4.5. Computational Efficiency Analysis

To show computing efficiency, we count the running time of the three methods on the personal computer and the edge computing module, respectively. Both model training and the first test are performed on a computer equipped with an AMD R7-4800H 2.90 GHz CPU, NVIDIA GeForce RTX 2060 (6GB on-board memory) GPU and 16GB RAM (3200 MHz). The second test is performed on an edge computing module known as the NVIDIA Jetson Xavier NX. Taking g1c38 migration to Cell1, for example,

Table 9. The runtime of lithium-ion battery RUL prediction methods.

Batteries	Time	CNN-TL	AdaBoost	RT-TrAdaBoost
g1c38 → Cell1	Training	241.77 s	7.776 s	10.33 s
	First testing	0.18 s	0.002 s	0.025 s
	Second testing	0.19 s	0.007 s	0.091 s

records the average time of 10 runs.

From Table 9, the CNN-TL approach with transfer learning ability requires a long training time. In contrast, both the AdaBoost method and the RT-TrAdaBoost model have shorter training times. In the two tests, the test times of the three models did not change in order of magnitude. The RT-TrAdaBoost takes much less time than the CNN-TL approach in both tests. Since the RT-TrAdaBoost has improved the weight distribution, it has performed certain operations in the process of transferring knowledge from the source domain to the target domain, so it takes slightly more time than the AdaBoost approach. However, considering the actual need to realize RUL prediction on BMS and comprehensively measure the time cost and prediction accuracy, the operation time of the RT-TrAdaBoost method is acceptable.

5. Conclusions

Accurate RUL prediction is especially important for reducing lithium-ion battery maintenance costs and improving equipment safety. This paper proposes a transferable RUL prediction approach based on small samples. The RT-TrAdaBoost model for RUL prediction we established not only overcomes the problem of a few battery aging data samples but also achieves transfer prediction between different working conditions and different types of batteries. The CART is chosen as the base learner improves the feature recognition ability of RT-TrAdaBoost.
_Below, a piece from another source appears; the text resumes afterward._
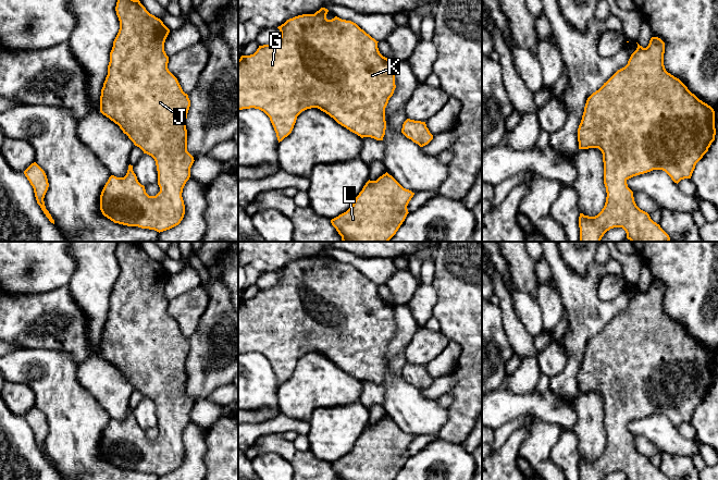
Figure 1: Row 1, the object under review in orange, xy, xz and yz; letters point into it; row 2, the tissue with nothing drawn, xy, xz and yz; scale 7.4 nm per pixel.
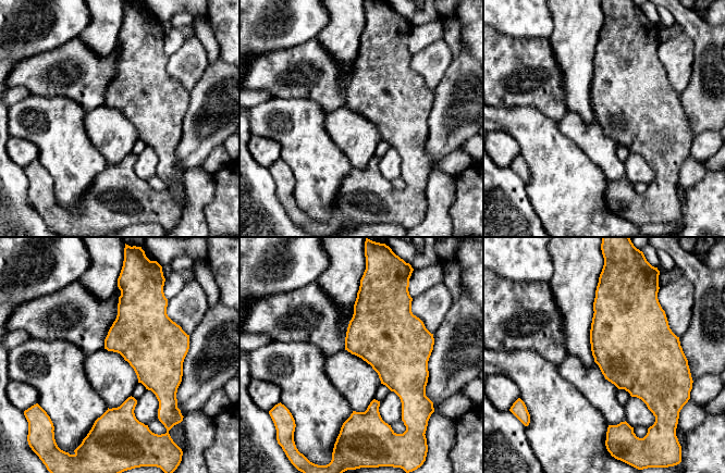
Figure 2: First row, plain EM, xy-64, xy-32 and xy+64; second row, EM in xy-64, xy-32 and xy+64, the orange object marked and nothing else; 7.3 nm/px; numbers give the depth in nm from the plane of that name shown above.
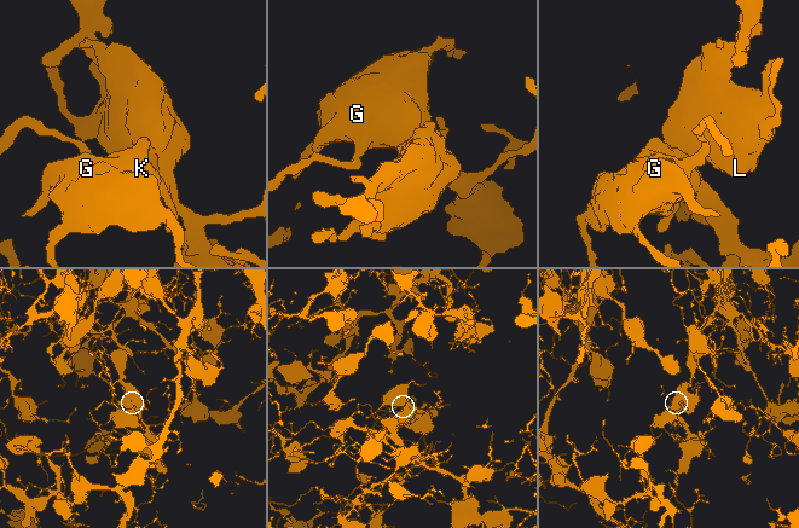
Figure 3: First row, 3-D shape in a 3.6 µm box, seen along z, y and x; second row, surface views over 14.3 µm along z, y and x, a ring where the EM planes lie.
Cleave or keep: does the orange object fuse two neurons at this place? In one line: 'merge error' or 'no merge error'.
no merge error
The well-characterized lithium-ion battery charge voltage and temperature curves are applied as input for RUL prediction. It has certain engineering practicability to mine useful information from BMS directly measurable data to predict RUL. Finally, the RT-TrAdaBoost model is deployed on computer and edge computing modules, and the accuracy and efficiency of the model are verified using two public datasets. The MAE and RMSE of transfer prediction under different working conditions ranged from 0.36% to 1.04% and 0.46% to 1.32%, respectively. In the migration experiment from LFP battery to LCO battery, the MAE and RMSE are 1.24% to 1.92% and 1.50% to 2.24%. Also, the values on MAX and MAPE are lower. In the future, there will be more comprehensive research conducted on the degradation of lithium-ion battery life, and data-driven methods will be explored to address issues such as dynamic perception and fault detection of lithium-ion battery aging. This paper can also provide ideas for the remaining life prediction of batteries made of other materials.